Being Samurai Jack is a lonely existence. Pretty much since he got sent to the future (where Aku’s evil is law), he’s been wandering by his lonesome, through parts of the world where it seems hardly any civilization was, fighting foes or freeing enslaved, downtrodden people. Like the Hero in any Campbellian myth, he can’t continue his quest and have a whole lot of friends, and the one he did make turned out to be Aku in a girl disguise. This is to say, kindred spirits aren’t easy to come by, but he finally meets one, of sorts, in Episode XI: ‘Jack and the Scotsman.’
This episode is one of the handful that everybody cites as a great or essential episode of Samurai Jack. I don’t necessarily think that’s true, but it is more fun and sillier than a lot of them, and that’s a good time. It’s certainly aided by the insane character of the Scotsman, a massive, red-haired behemoth with a kilt, bagpipes, an enchanted broadsword, and a machine gun for a left leg. Really cool design, to be sure, and the fact that he’s voiced by John DiMaggio who shouts weird Scottish (or possibly just made-up Gallic-sounding) insults certainly will have endeared him to a great many people.
The episode began with Jack walking in the middle of a misty nowhere with another straw hat (not sure where he gets them, but this is at least his third one). He eventually came upon a rope bridge that is held up by the biggest stake in the ground I’ve ever seen. For whatever reason, Jack climbed up and began to walk across it. Now, this is a long bridge we’re talking about. Like, stupid ridiculous long. Because it’s so long and so rickety, Jack had to walk on it very slowly and evenly, lest a plank break and he fall through. He even sat and tried to sleep but a the plank he was sitting on broke and he had to quickly catch himself with his sword. This is a dangerous-ass bridge. Why was he crossing it?
At a certain point, Jack heard a noise in the distance. The noise grew louder and louder and Jack’s irritation at this grew higher and higher. Finally, the Scotsman came out of the mist, playing a set of bagpipes. The production team went out of their way to make this “song” the most irritating and cacophonous racket you’ve heard in probably ever. I generally enjoy the bagpipes and even I was like “All right, pal, calm down.” After playing his sonic stab at the scalp, the Scotsman and Jack spoke briefly, each saying they needed to get by the other, though neither was willing to move to one side, lest they fall off, and neither was willing to walk all the way back the way they came to let the other make it across. So what are two such warriors to do?
Of course! How about they fight? Each drew their sword and began to wail away on the other, each impressed, and pretty annoyed, that their opponent was so adept at swordplay. They each had a magic sword, so what else can they do? After hours and hours and over night and into the next morning, Jack and the Scotsman fought until they needed a breather. Before they could really, two bounty hunters (one a pig or something with a hunter hat, the other a yokel-looking hill person) came screaming toward the fighters in some strange contraptions. Both Jack and the Scotsman proclaimed that they assumed the bounty hunters were for them because they’re wanted by Aku. One of the hunters shot a pair of manacles at them and it bound their arms together, just like in the movie The Defiant Ones.

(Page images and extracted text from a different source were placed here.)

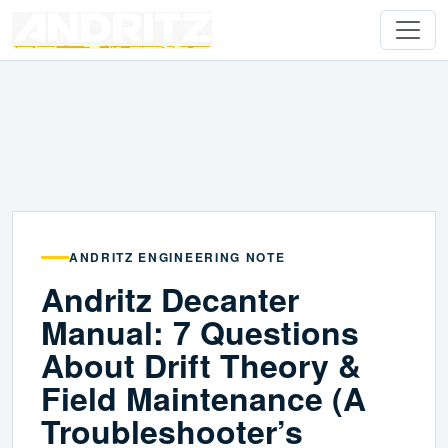
ANDRITZ ENGINEERING NOTE
Andritz Decanter
Manual: 7 Questions
About Drift Theory &
Field Maintenance (A
Troubleshooter’s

Left without much to do, the handcuffed guys jumped down into the unseen waters below, both surviving because they’re good guys. They hid and watched the bounty hunters, who don’t speak English but some kind of southern-fried gibberish, gather their troops and begin the search. Jack and the Scotsman were easily found but they couldn’t fight due to being shackled (Jack used a metaphor about the bow and the arrow working together but being inherently independent) and they jumped toward a passing giant bullet (yeah, that’s the show, get used to it) which freed them and allowed them each to fight in their own inimitable style. It looked awesome. Eventually, they won and laughed and became friends, but argued over who would by whom a beverage.
This episode is fun and, of course, the animation is amazing. That’s sort of getting old, me saying that, I think. A lot of the beginning of the episode features some very low angles as Jack walks up to the bridge, and there are lots of great shots on the bridge. Naturally, the Scotsman is a great character who only appeared once more after this, just enough to acknowledge his fan-favorite status without having his yelly brogue be too annoying. But for the first time in the show’s now-eleven-week history, Jack had a buddy. He does tend to work better on his own. Usually they like for heroes to be able to talk to someone (hence the Doctor having a Companion) but I think Samurai Jack works as well as it does because it doesn’t feel the need to be too wordy, which is no disrespect to Phil LaMarr’s excellent voice acting. Anyway, “Jack and the Scotsman” is a good time all around.